* _Zu erledigende Aufgaben_:
1/ Beantworten Sie zum Text über Sprache und Vernunft die folgenden Fragen:
(a) Auf welchem Urfaktum beruht alle Kooperation?
(b) Welchen Normen zu huldigen, impliziert das Sprechen?
(c) Als was können wir uns nicht an den Rand des Spielfelds stellen?
2/ Geben Sie aus dem Text über Sprache und Vernunft alles von „Sprechen impliziert demnach, sich“ bis hinunter zu „des Spielfelds stellen.“ wortgetreu wieder.
3/ Führen Sie den Text über Sprache und Vernunft im Anschluss an seinen letzten Satz weiter.

* _Vorliegender Text_:
Alle Kooperation beruht auf dem Urfaktum, dass ich verstehe, was du mit deiner verbalen oder schriftlichen Mitteilung mir zu verstehen gibst. Oder vorsichtiger formuliert: dass ich mich zu verstehen bemühe, was du mir sagen willst. Dabei vertraue ich darauf, dass du mich nicht systematisch irreleitest, sondern mich im Normalfall nach deinen Möglichkeiten und im Lichte deiner Einsichten in die Lage mit den gewünschten Informationen ausstattest.

Wer ständig und ohne Not das Vertrauen, die Gutwilligkeit und Kooperationsbereitschaft der Mitmenschen missbraucht, verschwendet sinnlos und unvernünftigerweise das ihm gleichsam seit und mit Aufnahme in die menschliche Gemeinschaft mitgegebene symbolische Kapital an Vertrauen, den Vertrauensvorschuss, mit dem jedermann mittels gemeinschaftsförderlichen Engagements – und das heißt im Normal- und Durchschnittsfall durch Arbeiten und Dienste aller Art – zu wuchern aufgefordert ist.

Sprechen impliziert demnach, sich ursprünglich zu verpflichten und den sprachlichen und sprachgemeinschaftlichen Normen der Wahrhaftigkeit, Glaubwürdigkeit, Bedeutsamkeit und Klarheit zu huldigen. Aufgrund der menschheitsbegründenden Tatsache, dass wir sprechen, sind wir in das normative Abenteuer der Vernunft verstrickt und können uns nicht als faule Beobachter und vornehme Ästheten an den Rand des Spielfelds stellen.

Wir können uns des normativen Drucks der Sprache der Vernunft und der Vernunft der Sprache nicht dadurch entledigen, dass wir uns als Puppen eines mirakulösen Spiels in der Hand launischer Götter oder als Projektionen neurochemischer Prozesse unseres Gehirns und unseres Organismus ansehen und definieren und solcherart alles Reden von Verbindlichkeit, Verantwortung und Vernunft mit einem Schlag uns vom Halse zu schaffen und als bloßes Gerede abzutun wähnen. Müssten wir dieses Falls unser Reden von Verbindlichkeit, Verantwortung und Vernunft aber nicht auf verbindliche Weise mittels des verantwortungsvollen Gebrauchs unserer Vernunft eben als unverbindliches, unverantwortliches und unvernünftiges Gerede erweisen? Sehen wir nicht in diesem Nebel die dicken Schwaden, die aus des Teufels Küche dringen?

* _Die Daten_:
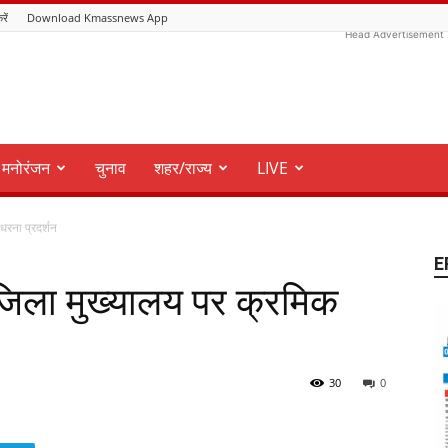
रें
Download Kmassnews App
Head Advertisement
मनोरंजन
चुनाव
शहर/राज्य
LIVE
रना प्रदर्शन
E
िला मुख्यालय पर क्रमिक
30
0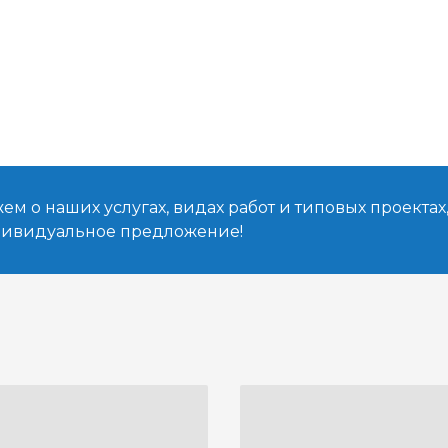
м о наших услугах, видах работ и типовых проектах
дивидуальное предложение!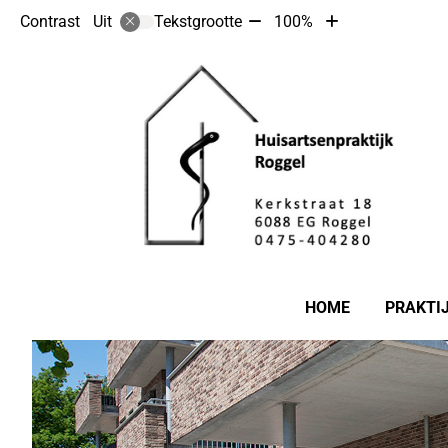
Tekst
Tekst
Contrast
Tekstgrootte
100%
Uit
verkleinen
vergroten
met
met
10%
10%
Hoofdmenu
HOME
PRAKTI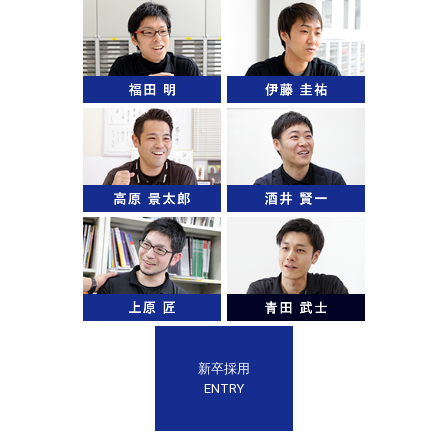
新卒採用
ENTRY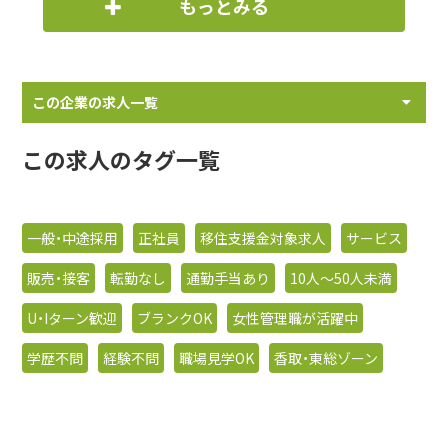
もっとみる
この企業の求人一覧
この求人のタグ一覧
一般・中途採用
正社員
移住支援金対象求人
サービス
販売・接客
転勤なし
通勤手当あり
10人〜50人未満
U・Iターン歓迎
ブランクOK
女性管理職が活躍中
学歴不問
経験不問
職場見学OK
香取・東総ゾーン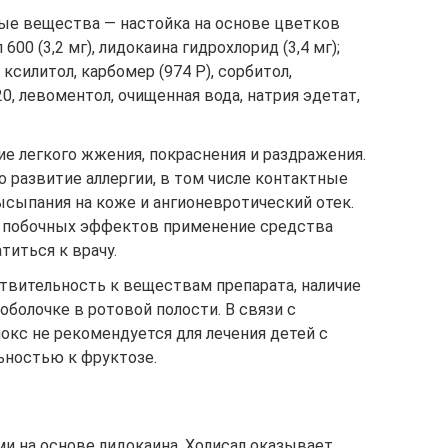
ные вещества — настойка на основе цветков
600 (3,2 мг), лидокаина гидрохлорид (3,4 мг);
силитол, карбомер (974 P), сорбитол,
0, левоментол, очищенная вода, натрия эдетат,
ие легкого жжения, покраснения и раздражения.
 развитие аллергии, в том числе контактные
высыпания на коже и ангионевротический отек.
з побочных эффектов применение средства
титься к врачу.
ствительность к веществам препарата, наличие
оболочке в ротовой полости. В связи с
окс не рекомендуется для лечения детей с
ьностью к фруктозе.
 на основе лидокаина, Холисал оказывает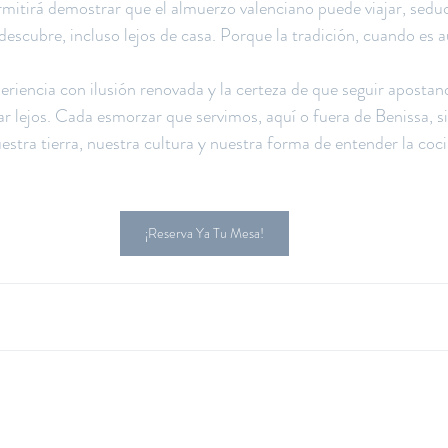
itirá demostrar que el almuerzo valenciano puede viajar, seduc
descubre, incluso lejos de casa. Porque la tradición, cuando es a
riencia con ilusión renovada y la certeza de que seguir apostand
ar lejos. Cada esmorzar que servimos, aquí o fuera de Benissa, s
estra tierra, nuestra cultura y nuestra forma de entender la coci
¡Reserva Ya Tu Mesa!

* _Lösungsteil_:
1/
(a) Darauf, dass ich verstehe, was du mit deiner verbalen oder schriftlichen Mitteilung mir zu verstehen gibst.
(b) Den sprachlichen und sprachgemeinschaftlichen Normen der Wahrhaftigkeit, Glaubwürdigkeit, Bedeutsamkeit und Klarheit.
(c) Als faule Beobachter und vornehme Ästheten.

2/
Sprechen impliziert demnach, sich ursprünglich zu verpflichten und den sprachlichen und sprachgemeinschaftlichen Normen der Wahrhaftigkeit, Glaubwürdigkeit, Bedeutsamkeit und Klarheit zu huldigen. Aufgrund der menschheitsbegründenden Tatsache, dass wir sprechen, sind wir in das normative Abenteuer der Vernunft verstrickt und können uns nicht als faule Beobachter und vornehme Ästheten an den Rand des Spielfelds stellen.

3/
Wir sahen, wie die Psychose die normative Kraft der Sprache schwächt und in vielen Episoden der Krankheit aufhebt: Der Kranke erkennt die Absicht des Sprechers nicht oder verkennt und missdeutet sie in einem Grade, der die Kommunikation unterhöhlt, wenn er die Absichten ihm gewogener Sprecher paranoide verbiegt; der Kranke irrt in der Unterscheidung von intentionalen und kausalen Quellen der Kundgabe und Information, wenn er das Hundegebell als Warnung versteht und das geistesabwesende Lächeln des Kollegen als Ankündigung des nahen Todes; der Kranke verheddert sich in semantische und pragmatische Inkonsistenzen, wenn er etwas akzeptiert oder behauptet, von dessen Nichtexistenz oder Falschheit er eigentlich oder eben noch überzeugt war, oder etwas leugnet, das ihm offenkundig vor Augen schwebt.

Wir können in Anlehnung an das Gesagte annehmen, der Kranke habe das symbolische Kapital des Vertrauens vor der Zeit verbraucht, oder wir müssen angesichts der erblichen Disposition zur Krankheit konzedieren, es sei ihm zu spärlich davon mitgegeben worden. Jedenfalls scheint die Psychose viele Kranke mit Misstrauen, Angst und Argwohn zu vergiften und die Quellen guten Mutes, die unser Gemeinschaftsgefühl stärken und unsere Dialogfähigkeit auffrischen, in einem Maße zu vergiften, dass Verstummen, Erstarren, Teilnahmslosigkeit und Apathie um sich greifen.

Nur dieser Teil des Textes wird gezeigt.